**SHORT TASK**.
Return every line of the items below without change, from the line containing "country: United States" down to the last line of the items.

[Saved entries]

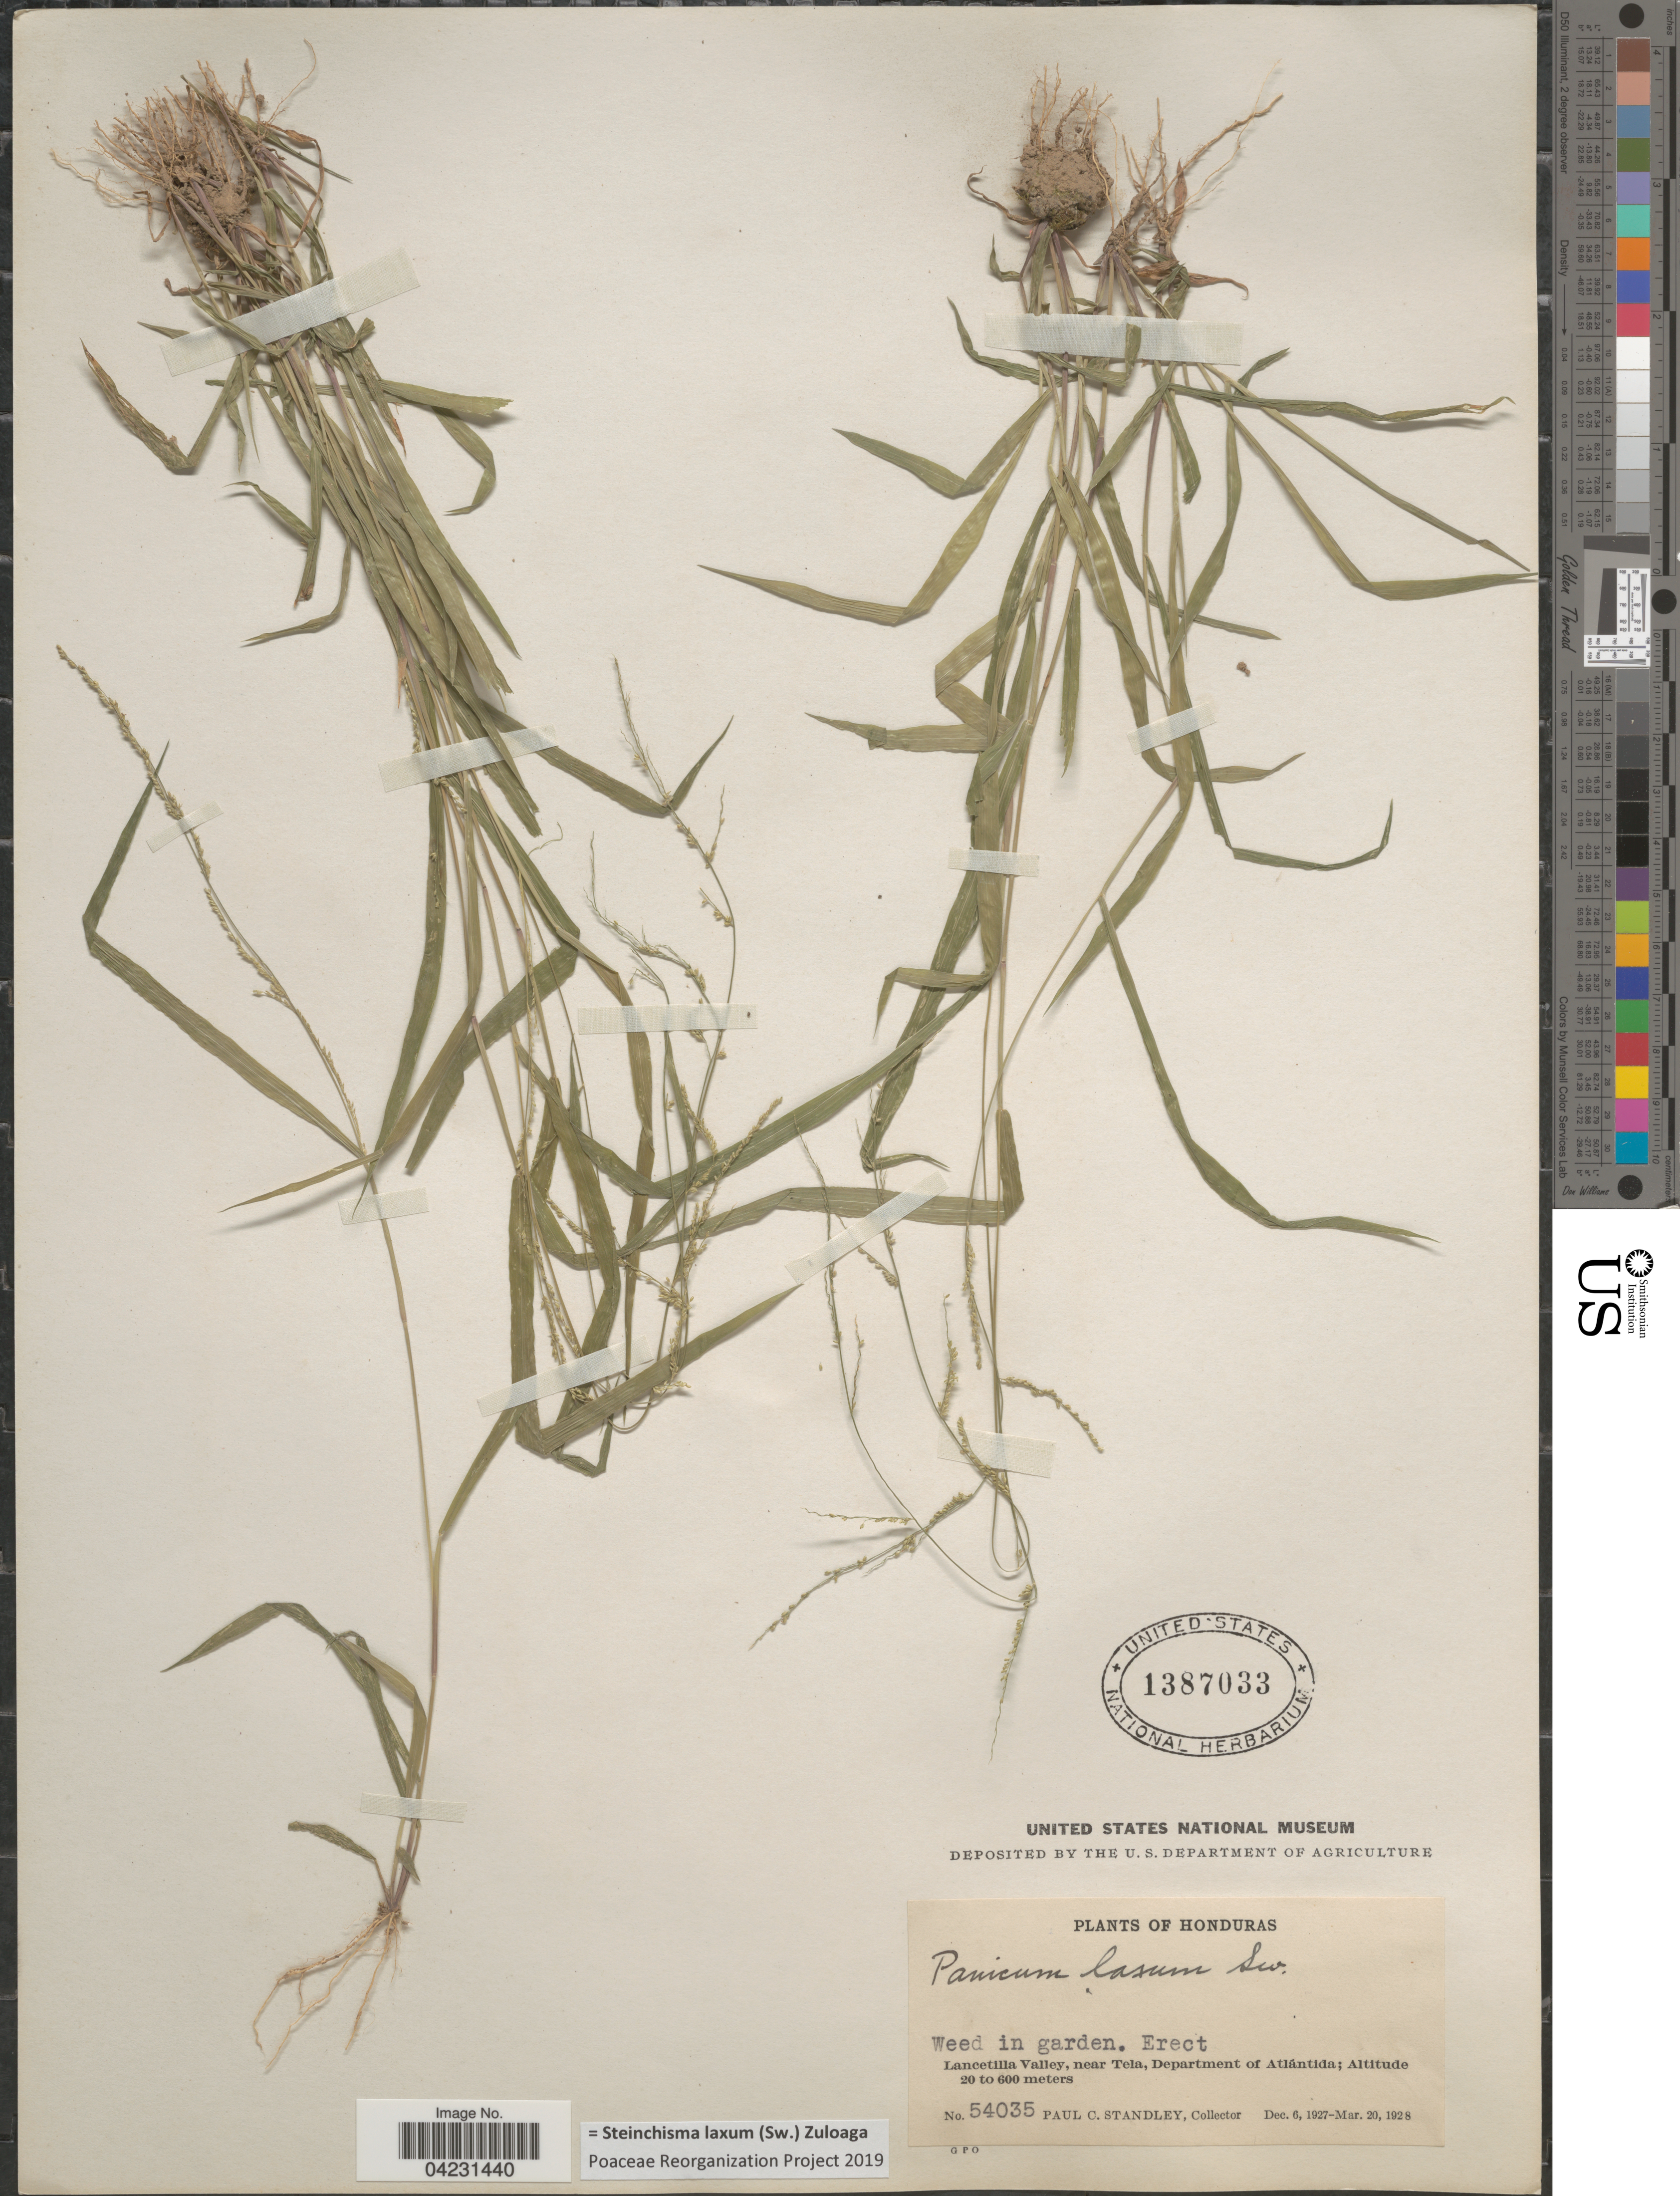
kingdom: Plantae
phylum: Tracheophyta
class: Liliopsida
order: Poales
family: Poaceae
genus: Steinchisma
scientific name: Steinchisma laxum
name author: (Sw.) Zuloaga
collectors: P. C. Standley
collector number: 54035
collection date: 1927-12-06/1928-03-20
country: Honduras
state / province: Atlantida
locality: Lancetilla Valley, near Tela, Department of Atlántida.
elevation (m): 20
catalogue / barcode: US 1387033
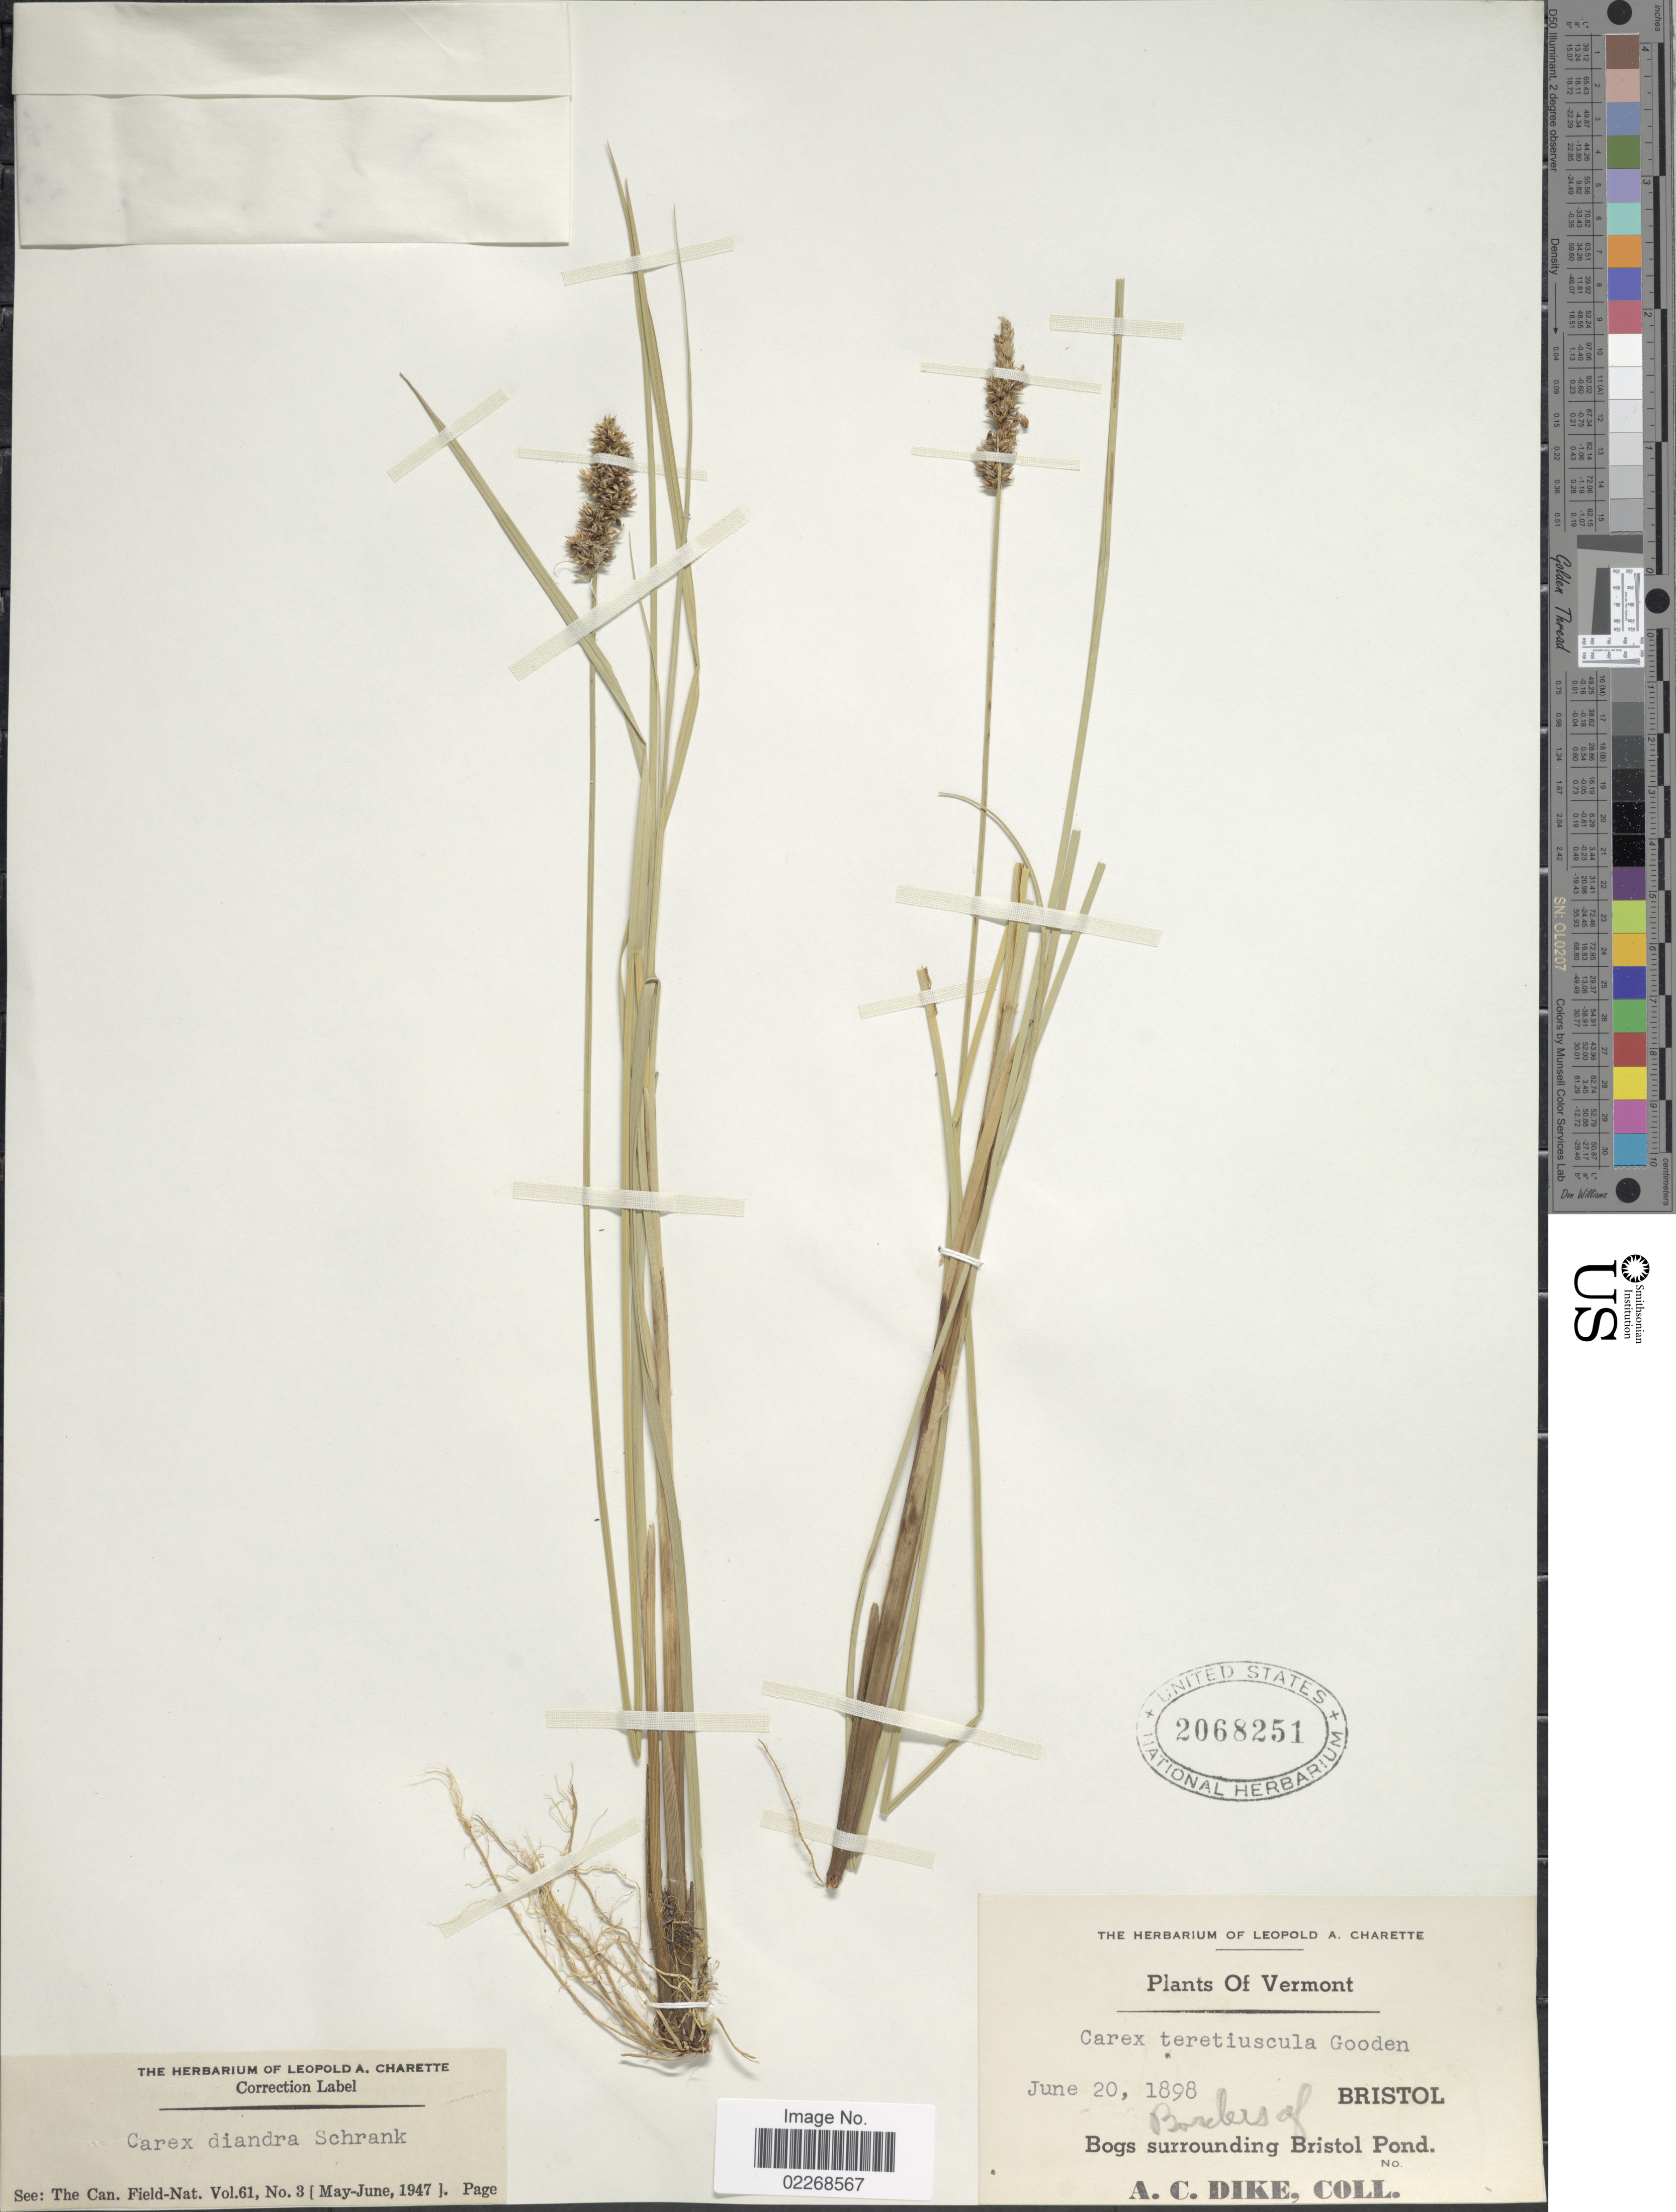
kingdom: Plantae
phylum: Tracheophyta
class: Liliopsida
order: Poales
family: Cyperaceae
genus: Carex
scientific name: Carex diandra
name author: Schrank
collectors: A. Dike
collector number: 3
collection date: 1947-05/1947-06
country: United States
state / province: Vermont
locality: Borders of Bristol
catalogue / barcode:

**TASK ANSWER**.
country: United States
state / province: Vermont
locality: Borders of Bristol
catalogue / barcode:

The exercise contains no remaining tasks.